Access control

Access control

Transitioning to access control systems is one of the fastest ways to boost security for your business location and building itself.

Everything you need to know

Access control consists of verifying whether an entity requesting access to a resource has the necessary rights to do so. An access control offers the possibility of accessing physical or logical resources

Compliance Regulation

There are several regulations to consider before installing your system. For example, there are Americans with Disabilities Act fire codes and regulations. Other things to consider are HIPAA and OSHA regulations for physical security. The codes may be different for each locality.

In general, fire codes require the door control system to provide an easy exit when an emergency occurs, such as a fire. This is of particular concern when using electromagnetic door locks. The magnetic lock keeps the door closed in the entry and exit directions. They require additional output devices to ensure safety. Push bars, motion detectors, and request to exit (REX) buttons are some of the things used to provide exit from a room with a mag lock.

The electric lock is sometimes easier to use because the person can turn the doorknob to exit.

Codes to consider include IBC (International Building Codes). NFPA 72: Fire Alarms, NFPA 101 (Life Safety Code) and NFPA 72 (Fire Alarm Code). Check with your local fire department or building codes to determine the regulations in your area

Credentials for Access Control Systems

Door access control systems use various credentials to unlock the door. Credentials can include physical cards we carry, a PIN we enter, a mobile credential on our smartphone, or even the physical appearance of a person (biometrics like fingerprints or facial recognition).

Electric Door Locks

Some doors are more suitable for electric locks, while others may require electromagnetic locks. Electric locks require fewer exit checks than the mag lock because the mag lock holds the door closed in both directions.

Electric strikes come in different sizes, so they will fit doors of particular sizes. It is critical to check with the manufacturer to ensure that a specific lock will fit your door. To determine the correct electric strike, you can refer to the dimensions of the lock and compare it to your door, but the easiest way is to send us a picture of the door frame and the side of each door. We will check with the manufacturer to ensure fit. It is helpful to determine what power is required for each electric lock, as that can determine the power source needed. Read our Door Readers for Everyone article to learn more about the different door readers available.

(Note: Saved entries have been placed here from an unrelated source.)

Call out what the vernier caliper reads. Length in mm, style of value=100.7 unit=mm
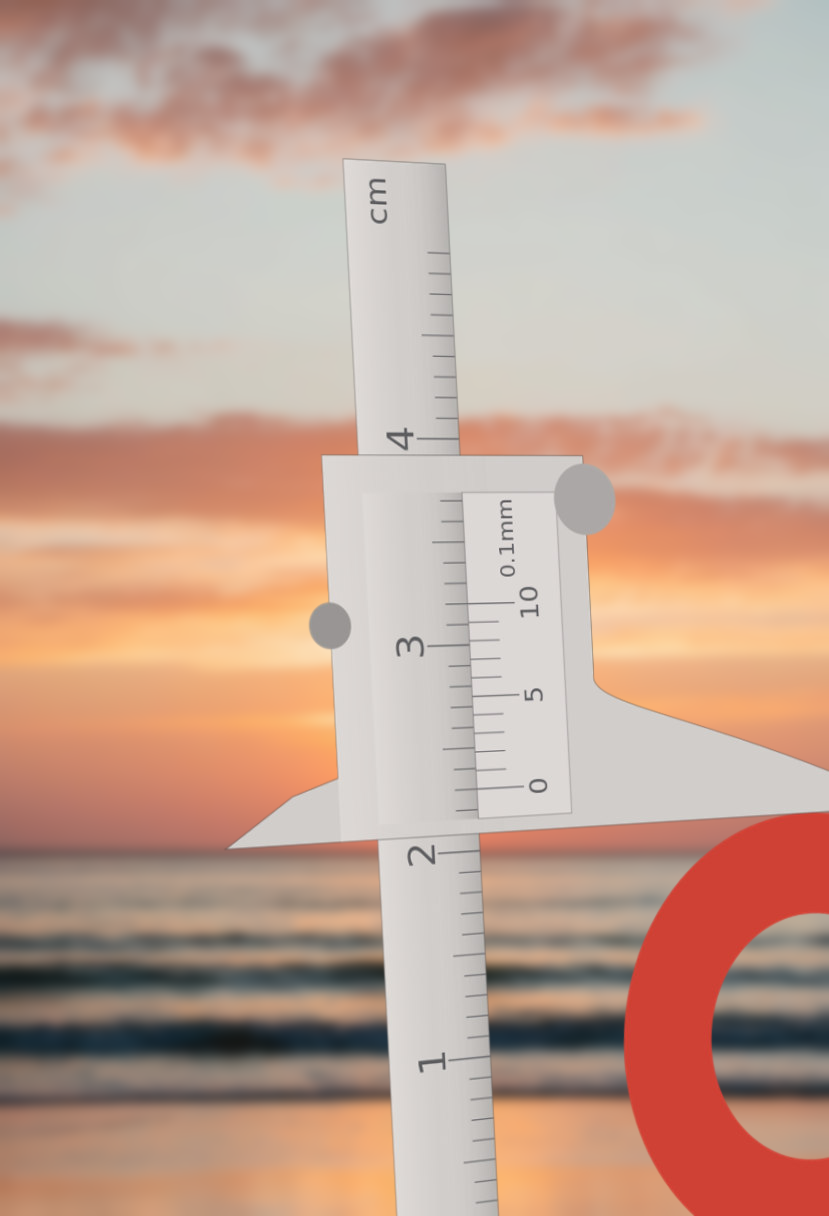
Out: value=23.0 unit=mm
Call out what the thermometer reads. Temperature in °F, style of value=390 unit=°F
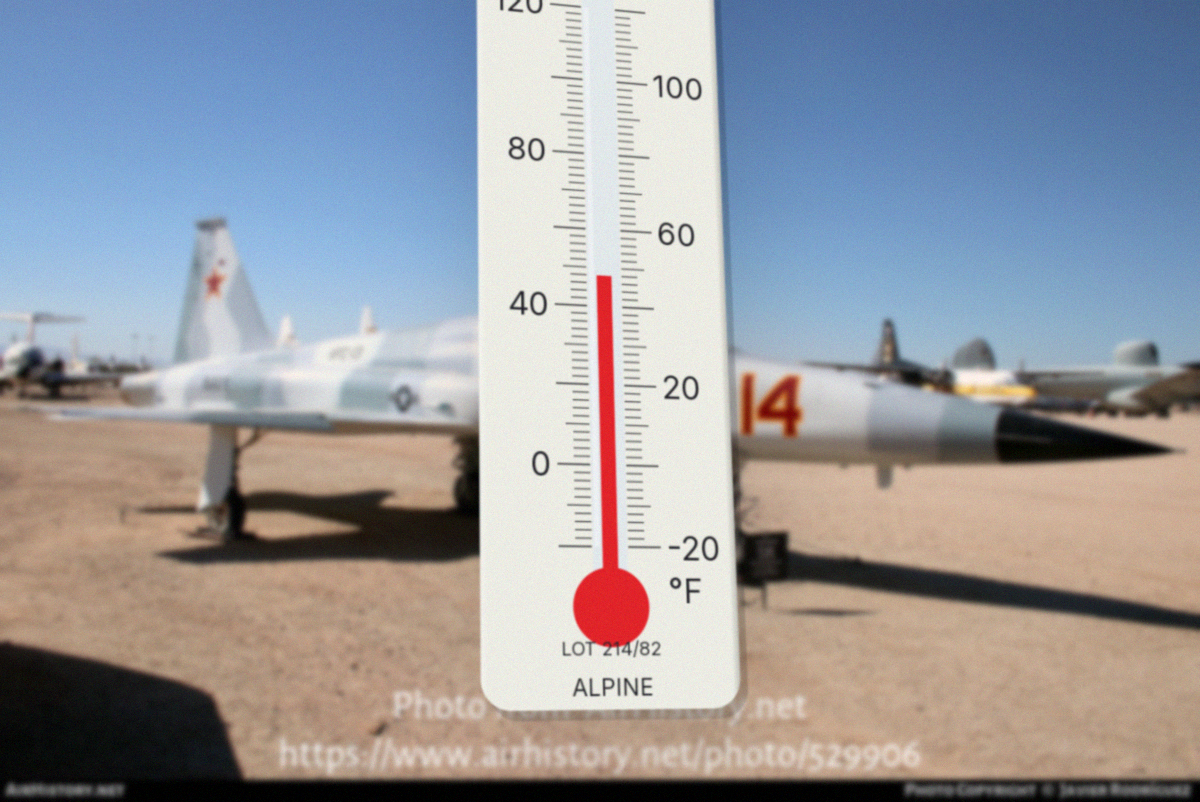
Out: value=48 unit=°F
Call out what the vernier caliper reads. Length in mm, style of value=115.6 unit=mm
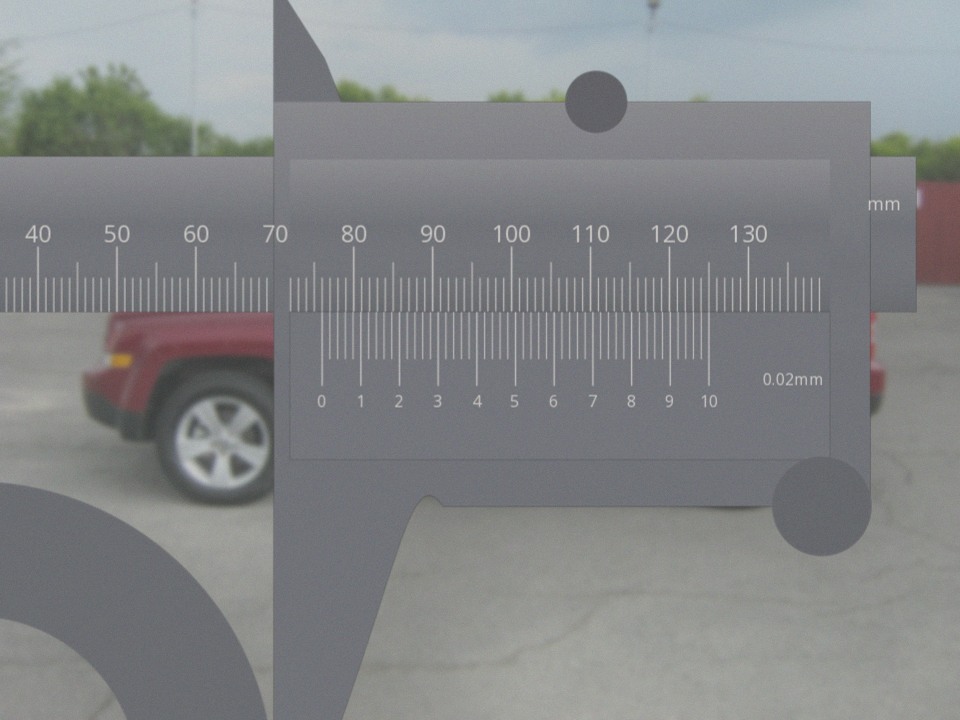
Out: value=76.0 unit=mm
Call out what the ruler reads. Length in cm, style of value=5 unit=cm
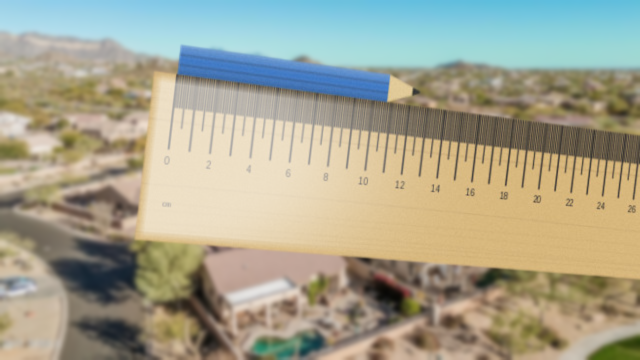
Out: value=12.5 unit=cm
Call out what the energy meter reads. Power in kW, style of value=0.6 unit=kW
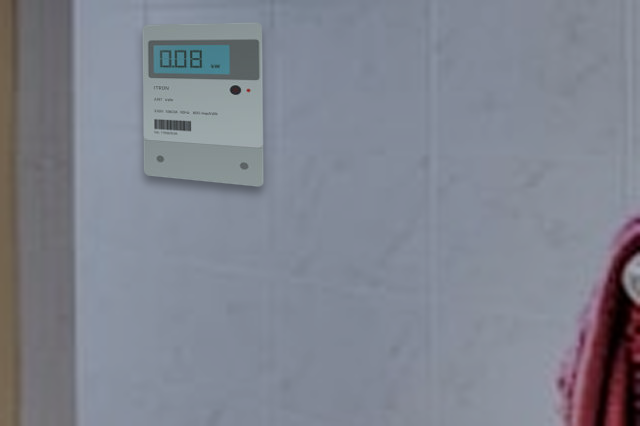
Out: value=0.08 unit=kW
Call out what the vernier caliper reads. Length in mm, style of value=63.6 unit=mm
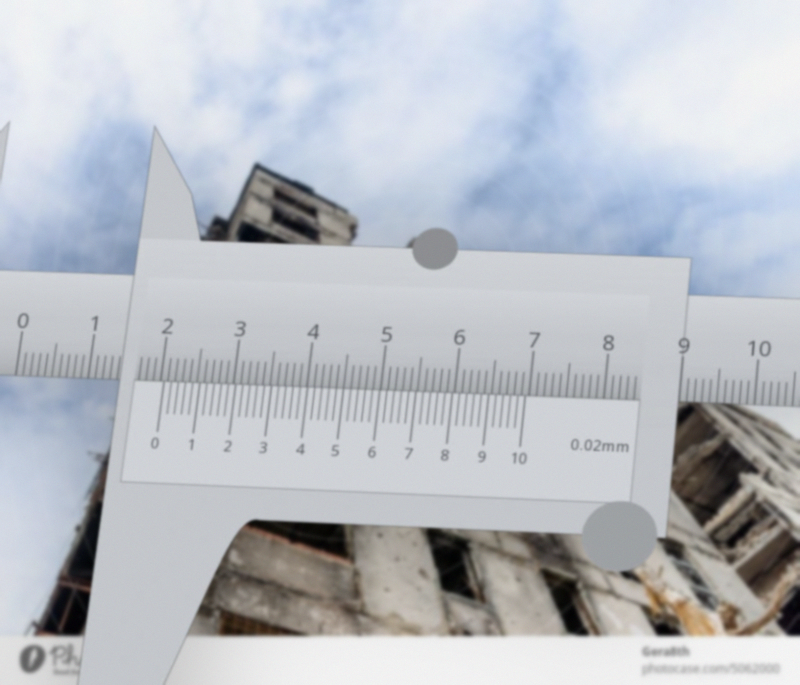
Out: value=20.5 unit=mm
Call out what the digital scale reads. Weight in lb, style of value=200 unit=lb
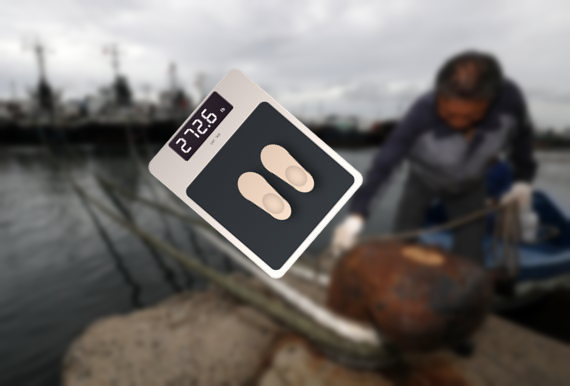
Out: value=272.6 unit=lb
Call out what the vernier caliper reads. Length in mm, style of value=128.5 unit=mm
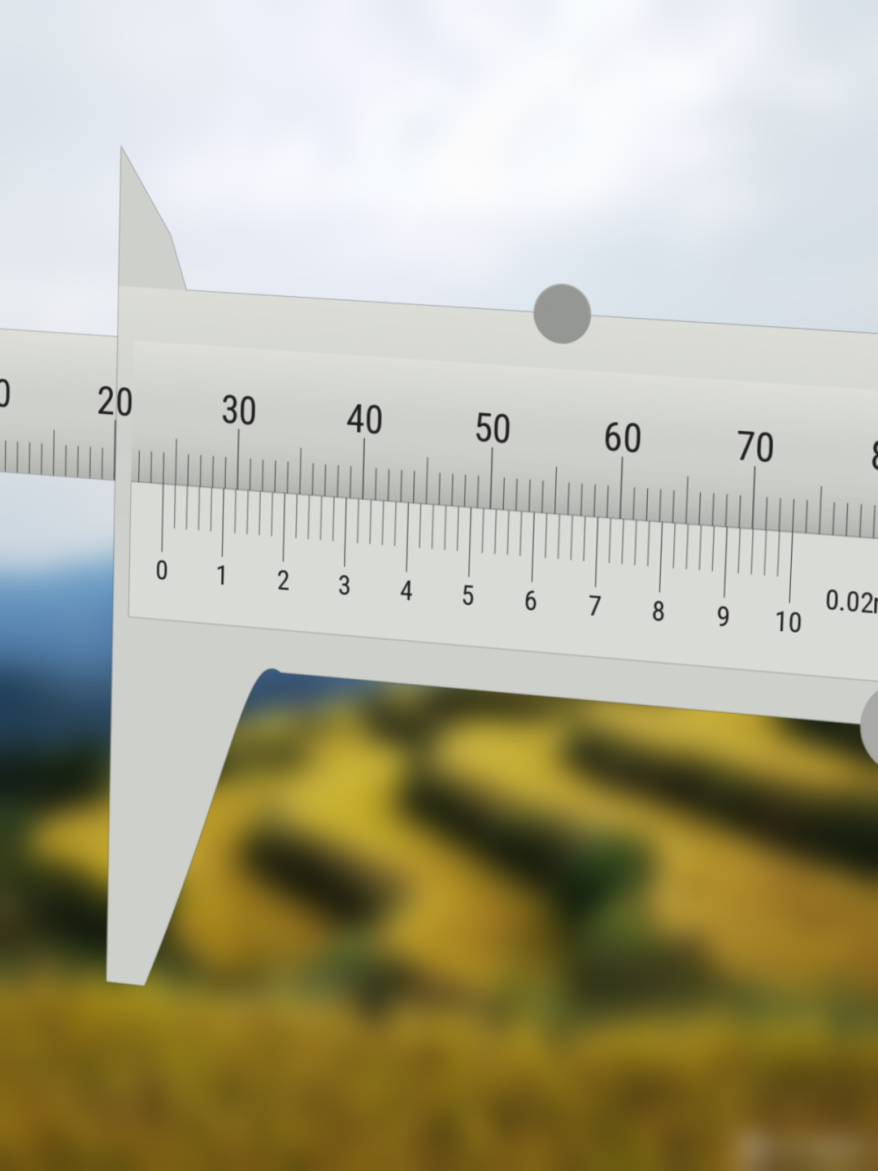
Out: value=24.0 unit=mm
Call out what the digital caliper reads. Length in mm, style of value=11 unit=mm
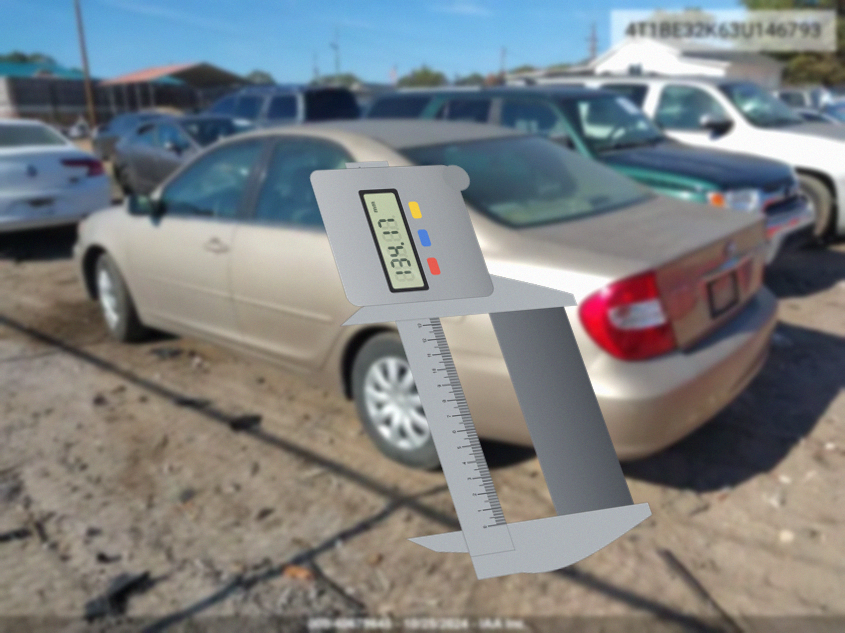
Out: value=134.17 unit=mm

When installing an electric strike, it is essential to align the lock with the lock on the door jamb.

Power for Electric Lock

Electric locks usually require 12 VDC or 24 VDC, but it could be different. Power for the lock is sometimes available from the door controller but in some situations it must be provided from a separate supply.

Access Control Management Software

Door access management software is an essential part of your access control system. It works with the door controller to manage your organization’s door readers. It allows you to enter and define all the people who will use the doors.

Most of the available access management software provides easy management of the door reader. You can control who, when and where people can enter. What else do you need? It depends on your requirements.

The latest network-connected access control systems connect to the network. Some systems provide controllers built into the door reader or located near the door. This simplifies wiring. Knowing what you would like the access control system to do is essential. Some systems allow you to control elevators and integrate with IP cameras and intercom systems.